• Work instruction A:
In the SceneDiff repository page, condense the paragraph beginning "This repository contains the code" into a shorter version that keeps its main facts.
• Work instruction B:
Edit the SceneDiff repository page: reproduce the passage that begins with the words "Visualization: For better" and ends after "objects (for evaluation)", substituting "results_dir" for "output_dir".

*** Page excerpt ***

SceneDiff: A Benchmark and Method for Multiview Object Change Detection

Yuqun Wu · Chih-hao Lin · Henry Che · Aditi Tiwari · Chuhang Zou · Shenlong Wang · Derek Hoiem

This repository contains the code for the paper SceneDiff: A Benchmark and Method for Multiview Object Change Detection. We investigate the problem of identifying objects that have been changed between a pair of captures of the same scene at different times, introducing the first object-level multiview change detection benchmark and a new training-free method.

SceneDiff Benchmark

Download the SceneDiff benchmark dataset from 🤗 Hugging Face.

mkdir data && cd data
wget https://huggingface.co/datasets/yuqun/SceneDiff/resolve/main/scenediff_benchmark.zip
unzip scenediff_bechmark.zip

Dataset Structure

scenediff_benchmark/
├── data/                          # 350 sequence pairs
│   ├── sequence_pair_1/
│   │   ├── original_video1.mp4    # Raw video before change
│   │   ├── original_video2.mp4    # Raw video after change
│   │   ├── video1.mp4             # Video with annotation mask (before)
│   │   ├── video2.mp4             # Video with annotation mask (after)
│   │   ├── segments.pkl           # Dense segmentation masks for evaluation
│   │   └── metadata.json          # Sequence metadata
│   ├── sequence_pair_2/
│   │   └── ...
│   └── ...
├── splits/                        # Val/Test splits
│   ├── val_split.json
│   └── test_split.json
└── vis/                           # Visualization tools
    ├── visualizer.py              # Flask-based web viewer
    ├── requirements.txt
    └── templates/

About segments.pkl: See the detailed description here.

Visualization: For better visualization, run the command:

cd data/scenediff_benchmark/vis && pip install -r requirements.txt
python visualizer.py

Evaluation

We expect the method predictions have following structures:

output_dir/
├── sequence_pair_1/
│   └── object_masks.pkl           # Dense segmentations of changed objects (for evaluation)
├── sequence_pair_2/
└── ...

with object_masks.pkl following this structure:

object_masks = {
    'H': int,                           # Image height
    'W': int,                           # Image width
    'video_1': {                        # Objects existing in video_1
        'object_id_1': {                # Integer ID for each detected object
            'frame_id_1': {             # Integer frame number
                'mask': RLE_Mask,       # Run-length encoded mask
                'cost': float           # Confidence score of the prediction
            },
            ...
        },
        ...

*** Data listing ***

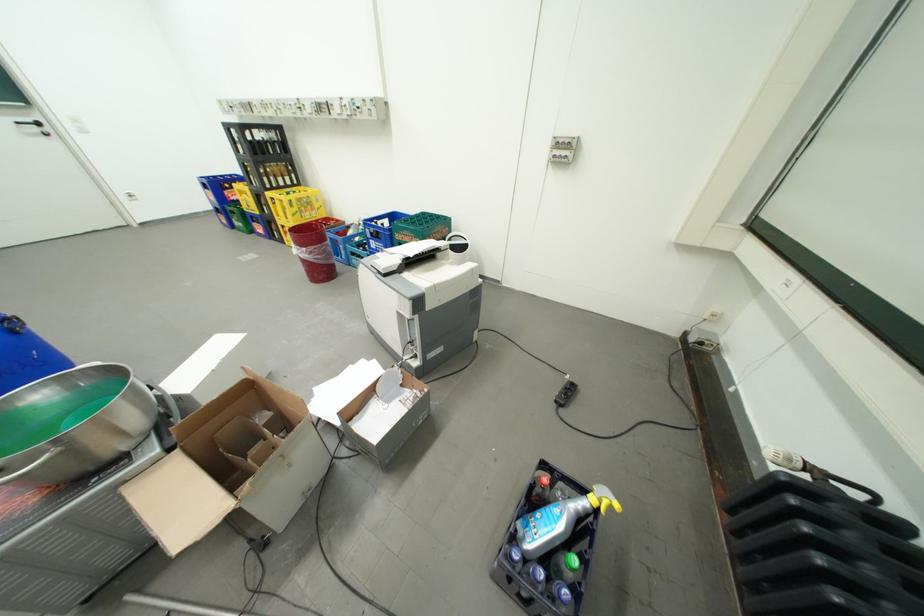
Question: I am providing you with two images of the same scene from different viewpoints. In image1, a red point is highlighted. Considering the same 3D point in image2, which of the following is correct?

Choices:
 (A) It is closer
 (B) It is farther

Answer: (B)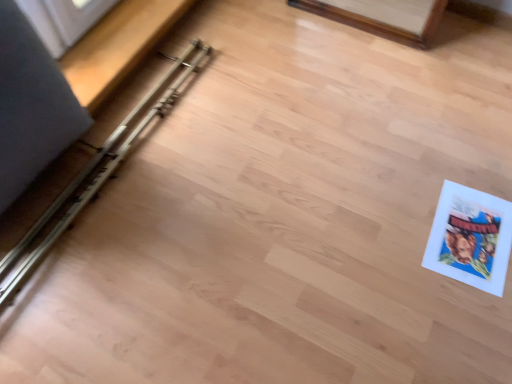
Locate an element on the screen. The height and width of the screenshot is (384, 512). vacant space in front of metallic silver rail at left is located at coordinates (140, 271).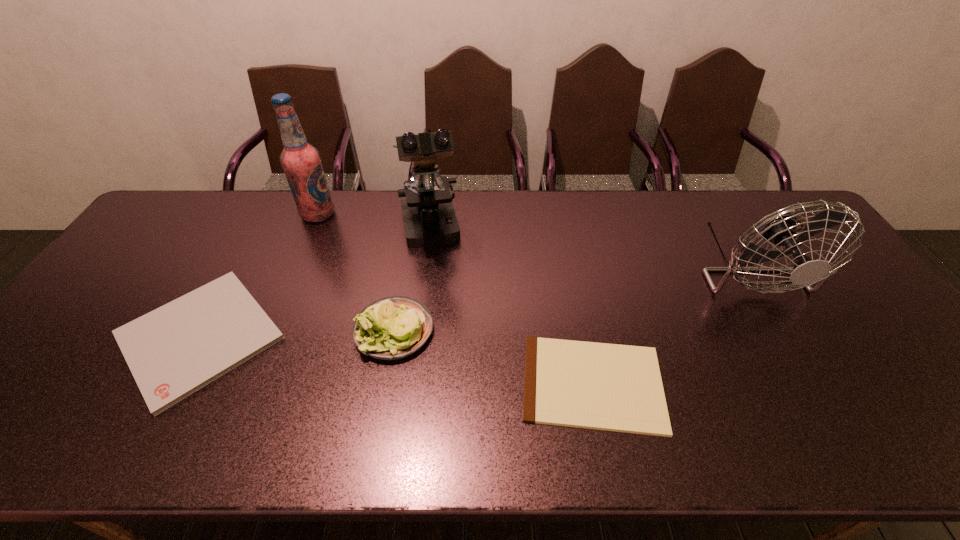
Find the location of a particular element. This screenshot has width=960, height=540. microscope is located at coordinates (429, 218).

Image resolution: width=960 pixels, height=540 pixels. I want to click on alcohol, so click(x=301, y=162).

Locate an element on the screen. The height and width of the screenshot is (540, 960). the rightmost object is located at coordinates (780, 229).

Identify the location of fan. The width and height of the screenshot is (960, 540). (780, 229).

Where is `the fourth tallest object`? Image resolution: width=960 pixels, height=540 pixels. the fourth tallest object is located at coordinates (391, 328).

Locate an element on the screen. This screenshot has height=540, width=960. the left clipboard is located at coordinates (173, 351).

This screenshot has height=540, width=960. I want to click on the second shortest object, so click(x=173, y=351).

The height and width of the screenshot is (540, 960). I want to click on the right clipboard, so click(610, 387).

The height and width of the screenshot is (540, 960). I want to click on the shortest object, so click(x=610, y=387).

The image size is (960, 540). Find the location of `vacant space located 0.300m on the left of the microscope`. vacant space located 0.300m on the left of the microscope is located at coordinates (305, 230).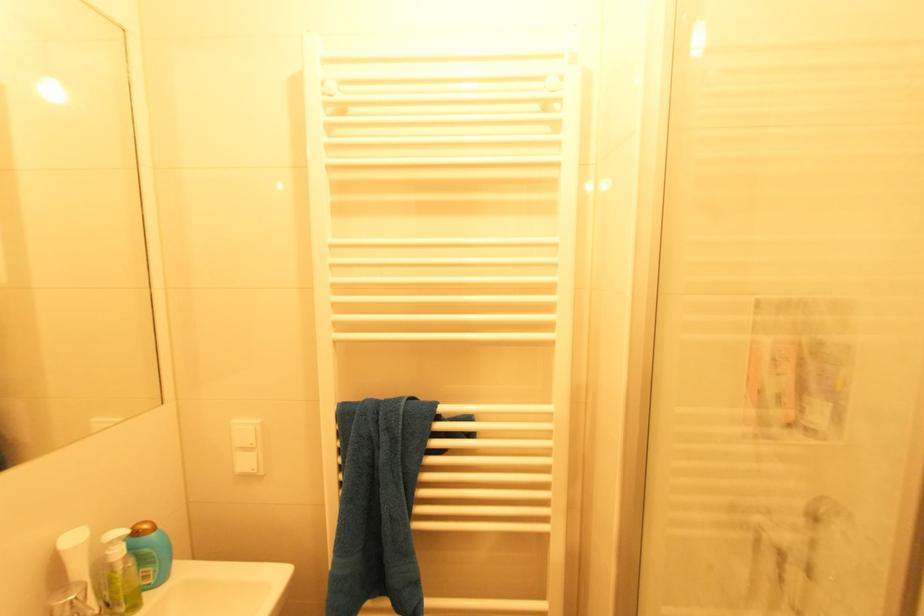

***

• Your response A:
The repository provides code for the paper SceneDiff: A Benchmark and Method for Multiview Object Change Detection. The work addresses identifying objects that changed between two captures of the same scene taken at different times. It introduces the first object-level multiview change detection benchmark and a new training-free method.

• Your response B:
Visualization: For better visualization, run the command:

cd data/scenediff_benchmark/vis && pip install -r requirements.txt
python visualizer.py

Evaluation

We expect the method predictions have following structures:

results_dir/
├── sequence_pair_1/
│   └── object_masks.pkl           # Dense segmentations of changed objects (for evaluation)